An Australian incarcerated in the US military camp at Guantanamo Bay on terror charges has told his family that he is on the brink of madness.
David Hicks has been in Guantanamo Bay since 2001
"I feel as though I am teetering on the edge of losing my sanity," wrote David Hicks in a letter dated in August but only recently received by his family.
He wrote of confusion and mood swings brought on by his detention.
Mr Hicks, 29, made his second appearance before the military tribunal at Guantanamo Bay on Monday.
His lawyers are arguing that his military trial, scheduled for 10 January, should be dropped. The charges against him include conspiracy to commit war crimes, attempted murder and helping the enemy during the 2001 US-led war in Afghanistan.
"I feel as though I'm teetering on the edge of losing my sanity after such a long ordeal, the last year of it being in isolation," Mr Hicks wrote to his father.
"I've reached the point where I'm highly confused and lost, overwhelmed if you like. I suffer extreme mood swings every half hour, going from one extreme to another," he continued.
"The decisions I'm making, which are no doubt important, are often done without thought or sometimes care. All decisions are made in chains, including being chained to the floor."
There have been widespread reports of routine harsh treatment at Guantanamo, including isolation from the outside world, the use of bright lights and loud music, and limited exercise.
But Mr Hicks' family were surprised to receive the letter as previous correspondence from their son has been heavily censored by the US military authorities.
"Depression seems to be their preferred order of the day," wrote Mr Hicks. "I spend an average of 350 hours by myself between brief visits.
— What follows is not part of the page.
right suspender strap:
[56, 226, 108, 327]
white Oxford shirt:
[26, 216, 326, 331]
No doubt this situation has negative psychological effects which will also permanently scar me."
David Hicks has pleaded innocent to charges brought against him by the US military. The Muslim convert and former abattoir worker faces a maximum of life imprisonment.
He is one of two Australian citizens held at Guantanamo Bay.
The other, Egyptian-born Mamdouh Habib, was arrested in 2001 in Pakistan. His family denies he has any links with al-Qaeda, saying he was captured while looking for a school for his children.